On 01/09/2017 at 11:10 AM, Dave Young wrote:
On 01/06/17 at 05:10pm, Xunlei Pang wrote:
> On 01/06/2017 at 04:46 PM, Dave Young wrote:
>> Hi, Xunlei
>> Thanks for the patch, a few comments replied inline.
>> On 01/06/17 at 02:37pm, Xunlei Pang wrote:
>>> Check the number of cpus for x86_64 kdump kernel to boot with.
>>> We met an issue for x86_64: kdump runs out of vectors with the
>>> default "nr_cpus=1", when requesting tons of irqs.
>>> This patch detects such situation and warns users about the risk.
>>> Signed-off-by: Xunlei Pang <xlpang(a)redhat.com>
>>> - When detecting risky cpu vectors, we just warn users instead of
>>> modifying "nr_cpus=X" forcely.
>>> - Improved code comments.
>>> - Replaced nr_old with nr_origin, and improved some logic.
>>> kdumpctl | 81
>>> 1 file changed, 81 insertions(+)
>>> diff --git a/kdumpctl b/kdumpctl
>>> index b2068cc..b6fc1f9 100755
>>> --- a/kdumpctl
>>> +++ b/kdumpctl
>>> @@ -105,6 +105,85 @@ append_cmdline()
>>> echo $cmdline
>>> +# Check the number of cpus for kdump kernel to boot with.

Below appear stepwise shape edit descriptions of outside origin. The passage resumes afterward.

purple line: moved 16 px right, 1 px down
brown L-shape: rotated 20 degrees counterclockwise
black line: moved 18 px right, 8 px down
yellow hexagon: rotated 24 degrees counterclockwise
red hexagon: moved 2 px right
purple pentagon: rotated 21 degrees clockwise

>>> +# We met an issue for x86_64: kdump runs out of vectors with
>>> +# "nr_cpus=1" when requesting tons of irqs, so here we check
>>> +# "nr_cpus=X" and warn users if kdump probably can't work.

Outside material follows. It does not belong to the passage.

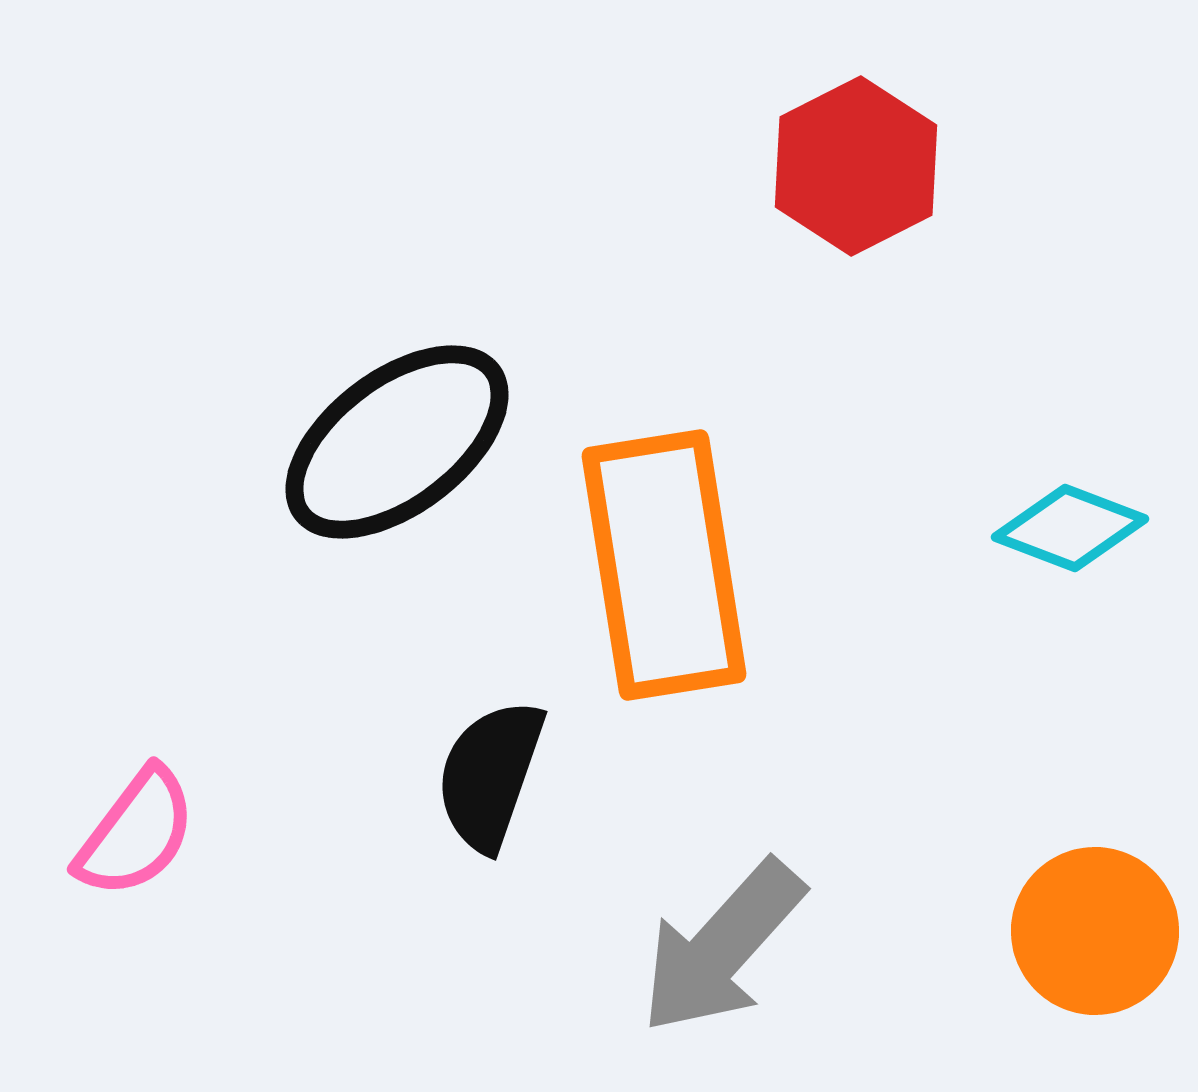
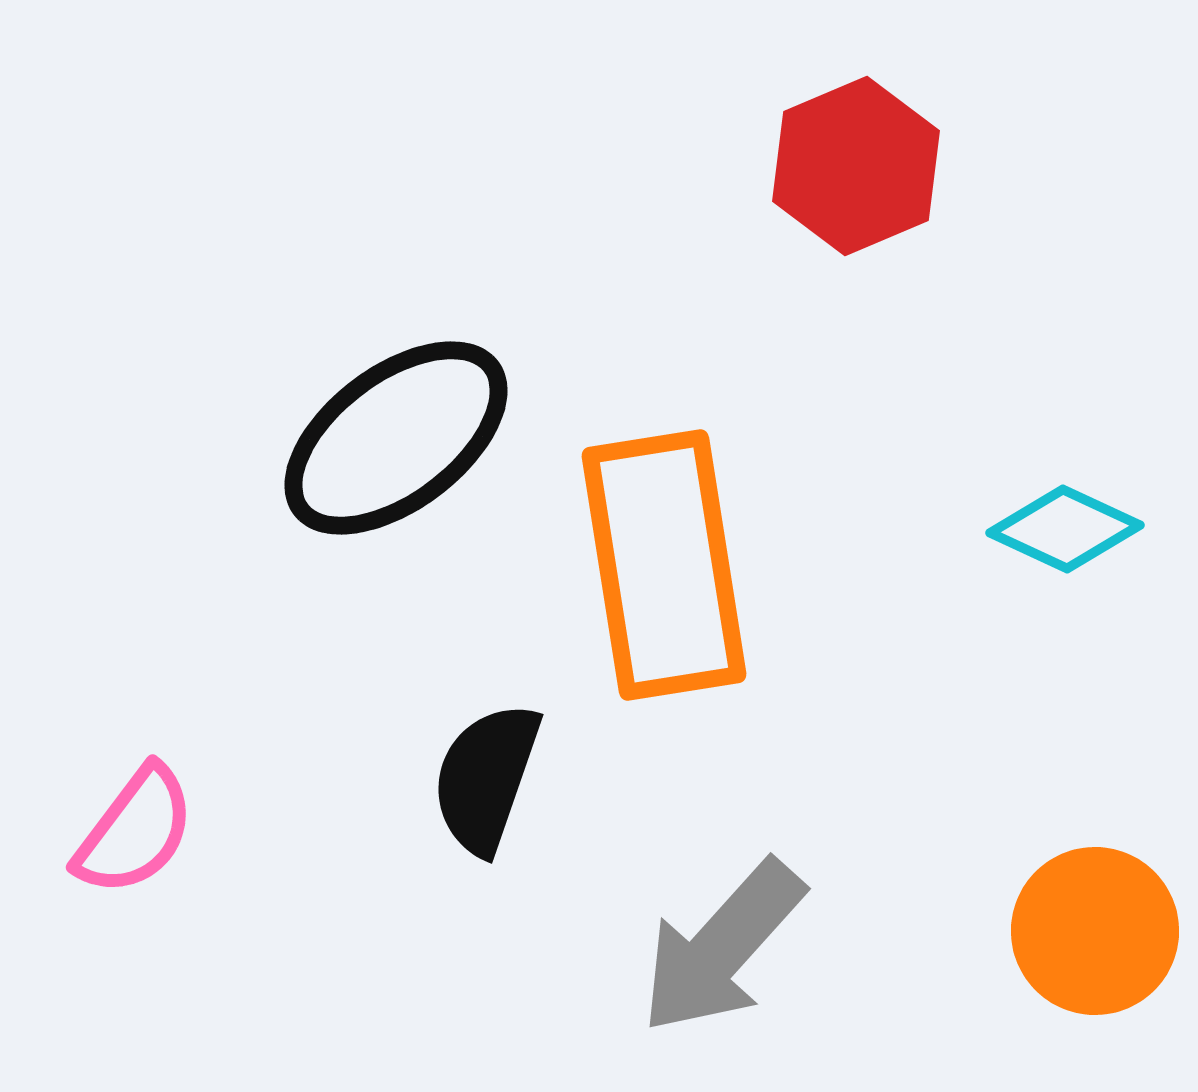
red hexagon: rotated 4 degrees clockwise
black ellipse: moved 1 px left, 4 px up
cyan diamond: moved 5 px left, 1 px down; rotated 4 degrees clockwise
black semicircle: moved 4 px left, 3 px down
pink semicircle: moved 1 px left, 2 px up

>>> + local nr nr_search nr_origin nr_min nr_max
>>> + local arch=$(uname -m) cmdline=$KDUMP_COMMANDLINE
>>> + # Special treatment for x86_64 only currently.
>>> + if [ $arch != "x86_64" ]; then
>>> + return
>>> + fi
>>> + # We only care about "nr_cpus=X" format for x86.

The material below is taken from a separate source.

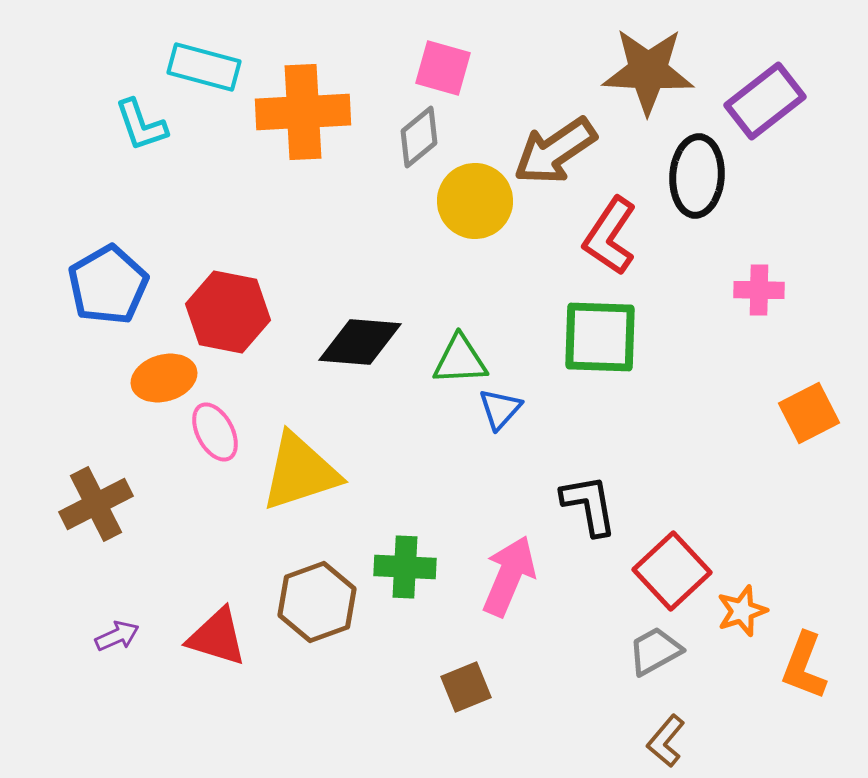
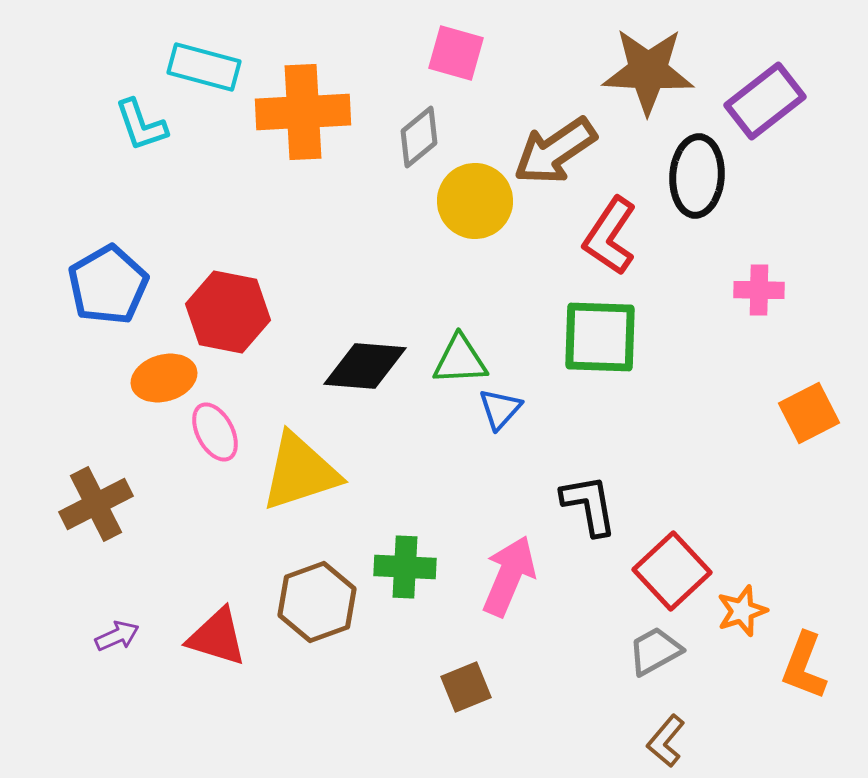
pink square: moved 13 px right, 15 px up
black diamond: moved 5 px right, 24 px down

>>> + nr_search=$(echo $cmdline | grep -o "nr_cpus=[0-9]*" | wc -l)
>>> + if [ $nr_search -eq 0 ] ; then
>>> + # Do not need to process if no valid "nr_cpus=X" specified.
>> This comment sounds not necessary..
> ok, will remove it.
>>> + return
>>> + fi
>>> + # Get value X of "nr_cpus=X"
>>> + nr_search=$(echo $cmdline | grep -o "nr_cpus=[0-9]*" | cut -d
"=" -f2 | grep "[0-9]" | sort)
>> Is it ok to check $nr_search -eq 0 here and drop the previous chunk?
> It's on purpose, a little different if there is wrong "nr_cpus="
How about only check for "nr_cpus=1" as we set it as default, if one set
as other value, they must have tested it. So that we do not need these
corner cases checking, then all the error handling can be dropped.
ok, we can peek sysconfig/kdump, if there is nr_cpus=1, then activate the check.